GenèveAmiante: «Jamais eu de cas aussi grave à Genève»
Unia entreprend une action pénale contre l'entreprise chargée du désamiantage du chantier de l'école des Pâquis pour de «graves manquements». Les travaux avaient dû être interrompus.

La rénovation de l'école primaire a été entamée en juillet 2017.
Le Matin/ Image: Maxime Schmid«C'est la première fois que nous déposons une dénonciation pénale liée à l'amiante, c'est un cas d'une extrême gravité», a déclaré jeudi José Sebastiao, secrétaire syndical d'Unia Genève, devant les locaux du Ministère public genevois. En cause: la découverte de taux inquiétants de la substance nocive sur le chantier de l'école primaire des Pâquis, en février, comme l'avait révélé la «Tribune de Genève».

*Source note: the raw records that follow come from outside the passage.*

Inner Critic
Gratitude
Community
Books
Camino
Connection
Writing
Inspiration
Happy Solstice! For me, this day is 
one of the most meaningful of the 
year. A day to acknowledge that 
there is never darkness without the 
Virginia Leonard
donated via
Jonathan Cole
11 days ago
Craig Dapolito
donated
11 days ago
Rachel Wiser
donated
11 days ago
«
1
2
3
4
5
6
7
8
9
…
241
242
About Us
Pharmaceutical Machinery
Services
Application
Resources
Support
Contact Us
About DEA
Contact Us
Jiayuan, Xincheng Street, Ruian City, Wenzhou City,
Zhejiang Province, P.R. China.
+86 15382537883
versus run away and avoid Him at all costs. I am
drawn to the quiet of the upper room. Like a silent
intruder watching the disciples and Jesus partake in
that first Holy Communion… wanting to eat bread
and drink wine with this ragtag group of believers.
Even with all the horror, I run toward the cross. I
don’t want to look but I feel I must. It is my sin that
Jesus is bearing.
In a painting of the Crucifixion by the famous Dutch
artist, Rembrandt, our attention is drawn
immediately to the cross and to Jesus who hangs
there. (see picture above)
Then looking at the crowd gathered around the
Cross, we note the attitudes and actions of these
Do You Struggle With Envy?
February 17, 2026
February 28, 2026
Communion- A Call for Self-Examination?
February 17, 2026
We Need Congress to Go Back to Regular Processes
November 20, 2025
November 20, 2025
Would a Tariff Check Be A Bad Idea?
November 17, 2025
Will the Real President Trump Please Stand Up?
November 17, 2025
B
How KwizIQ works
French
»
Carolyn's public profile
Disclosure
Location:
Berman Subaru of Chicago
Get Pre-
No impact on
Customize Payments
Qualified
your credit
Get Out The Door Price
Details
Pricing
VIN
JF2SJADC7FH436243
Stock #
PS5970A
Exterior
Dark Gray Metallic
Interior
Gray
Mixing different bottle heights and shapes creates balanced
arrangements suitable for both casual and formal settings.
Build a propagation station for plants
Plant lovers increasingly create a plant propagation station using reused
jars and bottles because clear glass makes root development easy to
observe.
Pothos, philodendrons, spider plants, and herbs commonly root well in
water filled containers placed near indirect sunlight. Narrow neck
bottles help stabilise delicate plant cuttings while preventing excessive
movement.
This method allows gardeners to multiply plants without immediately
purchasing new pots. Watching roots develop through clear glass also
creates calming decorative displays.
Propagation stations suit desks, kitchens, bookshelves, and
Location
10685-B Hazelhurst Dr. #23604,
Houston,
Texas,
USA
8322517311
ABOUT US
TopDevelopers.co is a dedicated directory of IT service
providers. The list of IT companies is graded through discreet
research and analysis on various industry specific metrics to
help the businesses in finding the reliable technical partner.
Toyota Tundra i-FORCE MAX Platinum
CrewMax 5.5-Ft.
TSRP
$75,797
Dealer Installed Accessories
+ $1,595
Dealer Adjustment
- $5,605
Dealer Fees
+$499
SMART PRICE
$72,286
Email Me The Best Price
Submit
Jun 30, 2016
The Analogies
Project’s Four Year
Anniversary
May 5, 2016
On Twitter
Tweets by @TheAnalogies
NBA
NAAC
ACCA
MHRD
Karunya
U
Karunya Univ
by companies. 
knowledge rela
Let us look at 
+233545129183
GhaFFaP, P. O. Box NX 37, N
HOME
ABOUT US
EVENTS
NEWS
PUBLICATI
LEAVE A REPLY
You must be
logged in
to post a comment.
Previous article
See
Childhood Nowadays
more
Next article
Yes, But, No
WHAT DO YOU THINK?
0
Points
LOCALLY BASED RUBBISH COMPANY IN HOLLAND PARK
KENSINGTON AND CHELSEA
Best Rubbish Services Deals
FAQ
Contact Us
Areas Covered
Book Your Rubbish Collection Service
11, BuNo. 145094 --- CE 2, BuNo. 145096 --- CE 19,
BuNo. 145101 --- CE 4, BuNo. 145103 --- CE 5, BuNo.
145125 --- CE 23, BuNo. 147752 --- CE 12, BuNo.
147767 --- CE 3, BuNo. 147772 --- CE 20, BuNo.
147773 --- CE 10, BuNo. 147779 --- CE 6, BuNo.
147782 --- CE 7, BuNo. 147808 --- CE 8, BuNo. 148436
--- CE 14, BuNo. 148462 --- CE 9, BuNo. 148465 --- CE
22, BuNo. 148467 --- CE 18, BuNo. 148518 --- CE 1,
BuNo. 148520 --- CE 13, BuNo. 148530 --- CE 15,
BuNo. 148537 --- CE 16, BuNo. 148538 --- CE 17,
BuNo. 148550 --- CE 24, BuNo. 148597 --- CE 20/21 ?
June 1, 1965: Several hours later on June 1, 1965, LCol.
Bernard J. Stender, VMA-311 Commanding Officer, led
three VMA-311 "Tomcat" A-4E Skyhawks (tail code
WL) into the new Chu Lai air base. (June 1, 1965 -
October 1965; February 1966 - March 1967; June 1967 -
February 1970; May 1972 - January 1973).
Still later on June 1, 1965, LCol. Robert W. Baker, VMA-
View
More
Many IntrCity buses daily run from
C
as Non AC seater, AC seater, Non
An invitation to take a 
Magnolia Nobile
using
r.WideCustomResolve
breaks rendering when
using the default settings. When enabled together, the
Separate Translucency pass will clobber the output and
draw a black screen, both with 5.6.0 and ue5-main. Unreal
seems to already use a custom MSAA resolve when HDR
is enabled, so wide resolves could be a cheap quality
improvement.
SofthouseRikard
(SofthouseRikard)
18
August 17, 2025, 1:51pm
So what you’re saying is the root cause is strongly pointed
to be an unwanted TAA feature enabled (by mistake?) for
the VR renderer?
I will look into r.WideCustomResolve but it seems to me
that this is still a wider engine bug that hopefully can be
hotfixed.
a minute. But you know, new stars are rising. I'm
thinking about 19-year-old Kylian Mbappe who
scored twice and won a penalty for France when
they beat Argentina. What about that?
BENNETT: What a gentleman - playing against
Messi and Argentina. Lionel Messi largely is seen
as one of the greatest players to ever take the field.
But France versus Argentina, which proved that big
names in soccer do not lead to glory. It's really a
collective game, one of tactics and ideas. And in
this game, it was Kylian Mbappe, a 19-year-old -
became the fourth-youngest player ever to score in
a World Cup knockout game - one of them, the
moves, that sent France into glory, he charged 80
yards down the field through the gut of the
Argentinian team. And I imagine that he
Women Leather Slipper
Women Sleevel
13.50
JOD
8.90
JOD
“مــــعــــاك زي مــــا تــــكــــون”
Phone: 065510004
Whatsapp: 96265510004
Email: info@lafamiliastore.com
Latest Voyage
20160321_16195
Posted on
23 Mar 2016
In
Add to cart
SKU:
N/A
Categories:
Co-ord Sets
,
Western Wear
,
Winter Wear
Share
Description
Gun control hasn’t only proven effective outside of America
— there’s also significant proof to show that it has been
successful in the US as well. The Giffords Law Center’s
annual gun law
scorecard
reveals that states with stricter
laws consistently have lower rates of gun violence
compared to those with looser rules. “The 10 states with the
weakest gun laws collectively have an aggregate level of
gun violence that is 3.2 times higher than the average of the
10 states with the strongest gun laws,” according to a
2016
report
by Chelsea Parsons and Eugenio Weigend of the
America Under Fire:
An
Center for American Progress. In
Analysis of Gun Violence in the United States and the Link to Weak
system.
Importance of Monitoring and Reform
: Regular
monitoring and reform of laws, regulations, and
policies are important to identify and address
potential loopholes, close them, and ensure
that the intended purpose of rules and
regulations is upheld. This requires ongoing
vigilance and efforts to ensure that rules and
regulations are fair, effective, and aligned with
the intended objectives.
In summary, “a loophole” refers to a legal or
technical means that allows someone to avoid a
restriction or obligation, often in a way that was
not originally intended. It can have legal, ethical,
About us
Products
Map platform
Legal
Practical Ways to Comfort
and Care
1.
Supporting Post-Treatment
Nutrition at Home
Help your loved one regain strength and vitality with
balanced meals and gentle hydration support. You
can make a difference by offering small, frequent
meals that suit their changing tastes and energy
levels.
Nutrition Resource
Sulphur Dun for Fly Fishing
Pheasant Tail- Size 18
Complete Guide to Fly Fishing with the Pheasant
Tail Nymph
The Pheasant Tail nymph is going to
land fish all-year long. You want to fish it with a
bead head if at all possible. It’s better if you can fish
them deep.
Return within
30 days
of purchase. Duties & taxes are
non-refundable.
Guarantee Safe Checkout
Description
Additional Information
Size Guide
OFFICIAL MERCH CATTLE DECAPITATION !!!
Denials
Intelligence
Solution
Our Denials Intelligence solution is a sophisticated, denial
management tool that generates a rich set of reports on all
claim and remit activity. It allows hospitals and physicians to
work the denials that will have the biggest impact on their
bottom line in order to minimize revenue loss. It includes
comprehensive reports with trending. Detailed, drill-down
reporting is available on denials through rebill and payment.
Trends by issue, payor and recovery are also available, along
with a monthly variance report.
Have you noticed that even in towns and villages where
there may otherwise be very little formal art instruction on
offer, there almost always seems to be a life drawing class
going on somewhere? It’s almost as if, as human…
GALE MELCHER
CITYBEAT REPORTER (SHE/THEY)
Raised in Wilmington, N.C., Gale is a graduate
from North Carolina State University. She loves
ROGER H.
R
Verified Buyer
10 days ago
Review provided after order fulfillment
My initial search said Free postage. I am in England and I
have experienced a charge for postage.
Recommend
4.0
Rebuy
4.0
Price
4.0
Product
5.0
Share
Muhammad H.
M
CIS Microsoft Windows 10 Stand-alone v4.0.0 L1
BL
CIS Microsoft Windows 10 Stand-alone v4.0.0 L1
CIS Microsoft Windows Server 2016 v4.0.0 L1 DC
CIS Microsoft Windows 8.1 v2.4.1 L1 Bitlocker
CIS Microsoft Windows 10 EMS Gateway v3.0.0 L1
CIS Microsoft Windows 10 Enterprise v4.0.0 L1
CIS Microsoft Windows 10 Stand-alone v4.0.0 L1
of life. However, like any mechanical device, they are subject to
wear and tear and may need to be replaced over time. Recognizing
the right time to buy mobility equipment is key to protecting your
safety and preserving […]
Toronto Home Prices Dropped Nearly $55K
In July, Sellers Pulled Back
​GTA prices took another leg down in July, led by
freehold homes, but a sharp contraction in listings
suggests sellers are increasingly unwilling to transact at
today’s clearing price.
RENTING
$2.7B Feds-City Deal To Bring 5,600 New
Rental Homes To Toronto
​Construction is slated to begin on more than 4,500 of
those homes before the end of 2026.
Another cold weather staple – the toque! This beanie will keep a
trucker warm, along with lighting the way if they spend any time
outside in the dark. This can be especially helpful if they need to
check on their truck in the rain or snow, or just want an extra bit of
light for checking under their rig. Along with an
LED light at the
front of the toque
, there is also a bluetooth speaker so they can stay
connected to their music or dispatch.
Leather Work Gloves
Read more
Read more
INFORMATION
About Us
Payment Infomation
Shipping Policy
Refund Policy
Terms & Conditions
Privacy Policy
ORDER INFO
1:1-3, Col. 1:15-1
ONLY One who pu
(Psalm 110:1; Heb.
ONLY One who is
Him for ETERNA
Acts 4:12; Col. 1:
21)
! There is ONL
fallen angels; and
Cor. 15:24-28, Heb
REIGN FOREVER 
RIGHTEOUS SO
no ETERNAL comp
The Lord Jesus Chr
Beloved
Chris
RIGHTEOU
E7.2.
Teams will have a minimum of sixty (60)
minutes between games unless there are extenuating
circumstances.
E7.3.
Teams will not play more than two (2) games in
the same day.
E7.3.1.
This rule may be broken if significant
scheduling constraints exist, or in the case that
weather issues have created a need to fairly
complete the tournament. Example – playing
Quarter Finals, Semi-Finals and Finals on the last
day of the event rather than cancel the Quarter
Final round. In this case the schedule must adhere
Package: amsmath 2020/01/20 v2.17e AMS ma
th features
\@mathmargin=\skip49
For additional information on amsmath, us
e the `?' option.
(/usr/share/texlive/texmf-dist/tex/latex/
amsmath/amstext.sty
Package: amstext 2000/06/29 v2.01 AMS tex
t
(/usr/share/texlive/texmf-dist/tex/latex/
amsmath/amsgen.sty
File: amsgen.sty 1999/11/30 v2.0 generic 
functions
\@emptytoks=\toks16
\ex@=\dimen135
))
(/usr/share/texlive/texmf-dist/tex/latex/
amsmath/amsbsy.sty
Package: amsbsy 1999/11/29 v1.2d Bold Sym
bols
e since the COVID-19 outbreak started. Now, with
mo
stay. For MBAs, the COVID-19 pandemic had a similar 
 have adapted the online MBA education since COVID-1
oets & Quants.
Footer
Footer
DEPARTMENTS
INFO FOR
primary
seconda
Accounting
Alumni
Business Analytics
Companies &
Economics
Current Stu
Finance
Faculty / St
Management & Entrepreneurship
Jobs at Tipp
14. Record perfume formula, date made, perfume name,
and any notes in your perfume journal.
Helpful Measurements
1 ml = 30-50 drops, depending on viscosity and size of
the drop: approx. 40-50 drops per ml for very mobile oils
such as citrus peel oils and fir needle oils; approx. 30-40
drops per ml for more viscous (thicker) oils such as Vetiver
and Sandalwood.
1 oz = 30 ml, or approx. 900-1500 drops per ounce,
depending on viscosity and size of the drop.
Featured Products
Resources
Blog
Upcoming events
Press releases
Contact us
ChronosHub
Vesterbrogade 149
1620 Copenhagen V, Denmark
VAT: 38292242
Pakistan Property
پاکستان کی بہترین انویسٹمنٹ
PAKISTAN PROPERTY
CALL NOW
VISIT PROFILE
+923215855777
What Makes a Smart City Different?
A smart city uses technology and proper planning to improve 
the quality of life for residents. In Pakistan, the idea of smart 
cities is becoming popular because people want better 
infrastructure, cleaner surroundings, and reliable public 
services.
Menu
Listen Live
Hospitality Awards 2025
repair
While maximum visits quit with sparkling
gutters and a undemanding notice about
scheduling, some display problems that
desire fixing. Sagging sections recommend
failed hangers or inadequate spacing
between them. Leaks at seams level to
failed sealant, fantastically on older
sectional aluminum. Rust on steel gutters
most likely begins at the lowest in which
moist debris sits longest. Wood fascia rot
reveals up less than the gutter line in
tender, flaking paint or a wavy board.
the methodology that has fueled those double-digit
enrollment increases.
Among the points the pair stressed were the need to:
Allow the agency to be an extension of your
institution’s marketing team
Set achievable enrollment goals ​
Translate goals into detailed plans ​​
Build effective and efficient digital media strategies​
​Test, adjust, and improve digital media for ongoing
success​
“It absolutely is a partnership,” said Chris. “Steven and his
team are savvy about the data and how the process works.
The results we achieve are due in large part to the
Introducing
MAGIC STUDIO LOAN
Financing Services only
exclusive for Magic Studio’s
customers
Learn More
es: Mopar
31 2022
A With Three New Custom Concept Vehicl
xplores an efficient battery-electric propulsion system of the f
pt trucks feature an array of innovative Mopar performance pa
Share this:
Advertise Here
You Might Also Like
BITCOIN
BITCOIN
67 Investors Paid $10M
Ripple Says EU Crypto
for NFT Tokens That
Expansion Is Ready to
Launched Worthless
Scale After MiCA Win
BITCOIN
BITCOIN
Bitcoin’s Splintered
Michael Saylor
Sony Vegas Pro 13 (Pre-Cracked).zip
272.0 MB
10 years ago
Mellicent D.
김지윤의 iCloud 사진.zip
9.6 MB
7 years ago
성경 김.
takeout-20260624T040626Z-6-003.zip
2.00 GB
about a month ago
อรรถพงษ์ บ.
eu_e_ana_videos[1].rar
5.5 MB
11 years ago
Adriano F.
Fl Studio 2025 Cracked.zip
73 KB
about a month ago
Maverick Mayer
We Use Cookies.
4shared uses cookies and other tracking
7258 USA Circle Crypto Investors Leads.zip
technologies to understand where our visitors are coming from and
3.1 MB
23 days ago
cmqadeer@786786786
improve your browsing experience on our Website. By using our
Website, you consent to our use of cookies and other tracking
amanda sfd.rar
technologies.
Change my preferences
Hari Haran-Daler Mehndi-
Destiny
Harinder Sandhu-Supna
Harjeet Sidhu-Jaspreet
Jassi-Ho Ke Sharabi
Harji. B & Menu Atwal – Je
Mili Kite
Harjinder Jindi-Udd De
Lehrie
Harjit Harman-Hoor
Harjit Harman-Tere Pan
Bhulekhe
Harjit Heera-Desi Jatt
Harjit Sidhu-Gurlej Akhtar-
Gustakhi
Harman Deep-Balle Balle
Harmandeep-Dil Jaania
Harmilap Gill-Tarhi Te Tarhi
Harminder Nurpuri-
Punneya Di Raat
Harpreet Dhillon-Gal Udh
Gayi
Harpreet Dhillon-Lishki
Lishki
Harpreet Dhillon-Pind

Un ouvrier avait alerté les autorités sur le non-respect des normes quant au traitement des matériaux amiantés. Les travaux avaient dû être interrompus et les lieux évacués par le Service de l'air, du bruit et des rayonnements non ionisants du canton (SABRA). Celui-ci avait analysé des prélèvements de poussière, qui s'étaient presque tous révélés contaminés. Le chantier, débuté en juillet 2017, avait pu reprendre deux jours après, le 7 février, à la suite d'un assainissement et de nouveaux contrôles. La partie déjà rénovée de l'école, quant à elle, n'était pas touchée, selon les mesures de l'Etat.
Un «scandale sanitaire»
«Visiblement, en écoutant les travailleurs et en lisant la presse, il semblerait que les ouvriers aient été exposés et leur santé mise en danger», a relevé Fabrice Berney, juriste à Unia Genève. En saisissant le Parquet, le syndicat souhaite que toutes les responsabilités soient établies «dans le cadre de ce scandale sanitaire». Unia vise notamment l'entreprise de désamiantage et la direction technique des travaux, mais aussi «toute personne morale ou physique, entité publique ou organe public, ainsi que toute autre personne ayant une responsabilité dans l'exposition des travailleurs à l'amiante», soit possiblement la Ville de Genève et d'autres sociétés. «Il pourrait en effet leur être reproché d'avoir mis en danger la vie d'autrui en renonçant sciemment à la mise en place de mesures de sécurité pourtant élémentaires», précise le syndicat, qui annonce que des plaintes pénales déposées par des employés vont suivre. Certains l'auraient d'ailleurs déjà fait.
Longue procédure en vue
Selon Unia, plus d'une centaine d'ouvriers, au bas mot, d'au moins 17 entreprises pourraient être concernés. Le syndicat attend d'ailleurs toujours, déplore-t-il, que la Ville lui fournisse une liste de toutes les sociétés ayant œuvré sur ces travaux pour pouvoir contacter leurs employés. «Les travailleurs étaient sur ce chantier depuis plus de deux ans, a souligné José Sebastiao. A Genève, nous n'avons jamais eu de cas aussi grave.» Le syndicat s'attend à une longue procédure, étant donné la durée des possibles infractions (de 2017 à 2020), ainsi que le nombre de victimes et de responsables potentiels. «Même si l'exposition à l'amiante n'implique pas forcément de contamination, il y a eu des manquements graves», a estimé François Clément, responsable sécurité et santé d'Unia Suisse.
Des erreurs admises
La principale mise en cause, l'entreprise de désamiantage, reconnaît que son personnel sur le chantier a fait «deux ou trois erreurs de travail», comme le concède Nils Rentsch, directeur de Perrin Frères S.A. Certains manquements sont «entièrement de notre responsabilité», mais d'autres sont le fait d'autres acteurs du chantier. «Il faut clairement établir les responsabilités, c'est sûr, poursuit l'entrepreneur. Mais je pense qu'avant d'aller au tribunal, il y a d'autres moyens pour le faire. Nous avons proposé une rencontre la semaine dernière avec Unia. A ce jour, à ma connaissance, nous n'avons pas eu de réponse.» Par ailleurs, Nils Rentsch confirme que sa société ne va pas finir le chantier, sans pouvoir en dire plus à ce sujet.
Dans un courrier adressé à Unia fin février, la Ville de Genève indique avoir mis en place un nouveau protocole de désamiantage, validé par le SABRA et l'assureur SUVA, et que «des contrôles accrus seront effectués dans ce sens jusqu'à la fin du chantier».